Man Without Qualities


Friday, June 09, 2006


Dead Again II: Tecer Camino Extraño

Here is a paper purporting to describe a "third way" in the net neutrality debate. I don't agree with the approach of this paper, or even that the approach it sketches is actually a "third way" at all. But the approach of this paper is vastly more sophisticated than the Lessig approach - and the paper points that out as politely as possible. And at least the incentive and market power economics set out in this paper are not cartoons. The "Third Way" is sketched this way:


In short, we propose a three-part, "third-way" solution:

• Congress should require broadband providers to state their broadband access and usage policies in clear terms. ... The FCC should monitor such behavior and take action against those firms that fail to comply with them. In addition, any firm selling "broadband Internet access" must make available a basic and growing level of open, unmanaged Internet access.
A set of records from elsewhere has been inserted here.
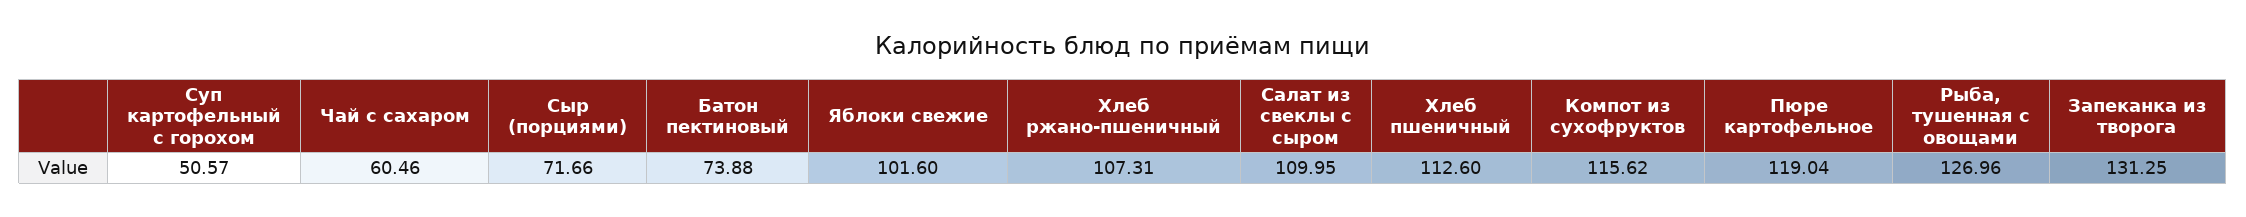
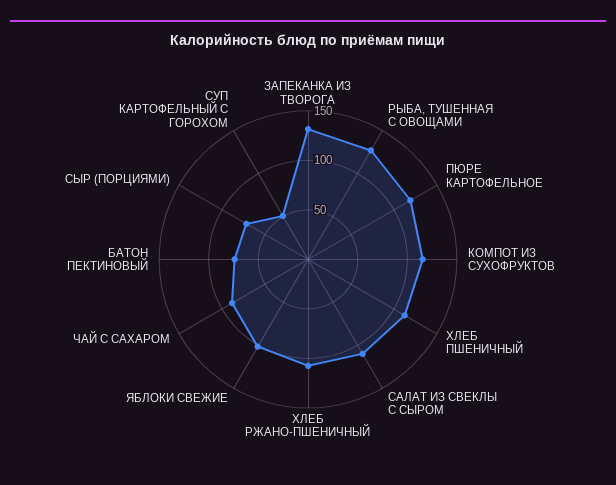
  {
    "Суп картофельный с горохом": 50.57,
-   "Чай с сахаром": 60.46,
+   "Чай с сахаром": 90,
    "Сыр (порциями)": 71.66,
    "Батон пектиновый": 73.88,
    "Яблоки свежие": 101.6,
    "Хлеб ржано-пшеничный": 107.31,
    "Салат из свеклы с сыром": 109.95,
    "Хлеб пшеничный": 112.6,
    "Компот из сухофруктов": 115.62,
    "Пюре картофельное": 119.04,
    "Рыба, тушенная с овощами": 126.96,
    "Запеканка из творога": 131.25
  }

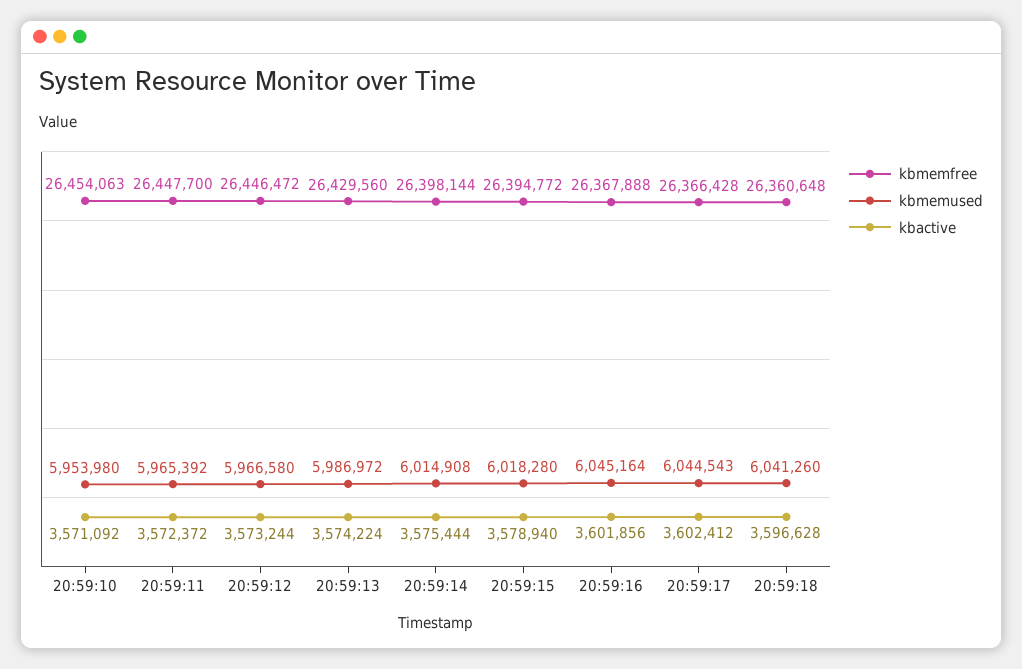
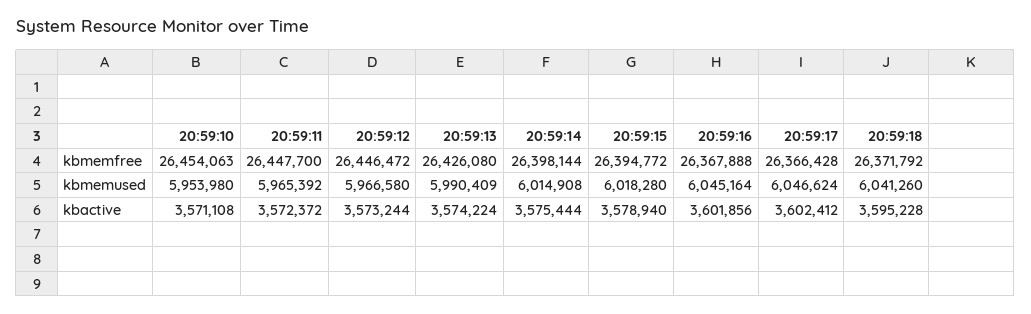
  {
    "kbmemfree": {
      "20:59:10": 26454063,
      "20:59:11": 26447700,
      "20:59:12": 26446472,
-     "20:59:13": 26429560,
+     "20:59:13": 26426080,
      "20:59:14": 26398144,
      "20:59:15": 26394772,
      "20:59:16": 26367888,
      "20:59:17": 26366428,
-     "20:59:18": 26360648
+     "20:59:18": 26371792
    },
    "kbmemused": {
      "20:59:10": 5953980,
      "20:59:11": 5965392,
      "20:59:12": 5966580,
-     "20:59:13": 5986972,
+     "20:59:13": 5990409,
      "20:59:14": 6014908,
      "20:59:15": 6018280,
      "20:59:16": 6045164,
-     "20:59:17": 6044543,
+     "20:59:17": 6046624,
      "20:59:18": 6041260
    },
    "kbactive": {
-     "20:59:10": 3571092,
+     "20:59:10": 3571108,
      "20:59:11": 3572372,
      "20:59:12": 3573244,
      "20:59:13": 3574224,
      "20:59:14": 3575444,
      "20:59:15": 3578940,
      "20:59:16": 3601856,
      "20:59:17": 3602412,
-     "20:59:18": 3596628
+     "20:59:18": 3595228
    }
  }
Firms that do not meet this FCC-defined requirement would be prohibited from calling any of their services "broadband."

• In order to ensure that broadband providers do not abuse their market power, Congress should charge the FCC with the responsibility of overseeing the use of discriminatory access arrangements to make sure that any such arrangements do not harm competition (and consumers). ...

• Congress should provide financial incentives to companies investing in broadband networks (allowing first-year expensing of broadband investments and exempting broadband services from federal, state, and local taxation), but only if broadband providers provide a best-efforts, open Internet data pipe to their customers with average speeds at least as fast as the evolving FCC definition.
The "full disclosure" requirements are fairly innocuous, but also seem fairly irrelevant. The actual rates and access policies of internet providers are easily determined. So the extra FCC involvement seems to add little. The focus on "broadband" as a kind of magic word borders on the childish.

That some internet providers hold market power does create its own issues. Those issues are the exact same issues raised all the time in antitrust law. There is no clear reason why supplemental antitrust laws need to be created here, especially since the economic dynamics of the internet are at the moment so protean and ill-understood.

Finally, the whole "special incentive" aspect of this proposal seems downright perverse. Congress and the FCC are not better able to determine the needs of the internet, and the economy's needs for internet services (broadband or otherwise), than is the market. This is a huge step backwards - and anything but a "Third Way."

But perhaps the most disturbing aspect of this "Third Way" is the complete absence of any considerations pertaining to the regulatory capture issues that would be raised by the scheme itself. It's all very nice to say that the FCC (or any agency) will do this or that nice thing to the people and firms it regulates. But history shows that's not how things often work out in practice. Just what are the likely regulatory (and lobbying!) incentives that might be created by a scheme that couples big federal financial give-aways with lots of authority by a (captured) FCC to exclude competitors in the market it was supposed to facilitate? One shudders to imagine. But one shutters more to realize that the authors of this "Third Way" haven't even bothered to try to imagine - or at least to write about it here. Has the history of FCC protected competition been better than the competitive history of the unregulated internet? I don't think so.

UPDATE: IP Central points out Tom Hazlett's article The Wireless Craze, the Unlimited Bandwidth Myth, the Spectrum Auction Faux Pas, and the Punchline to Ronald Coase's "Bigt Joke" (2001), which details the dreary history of the FCC's success in supressing new technologies (pp. 405-451).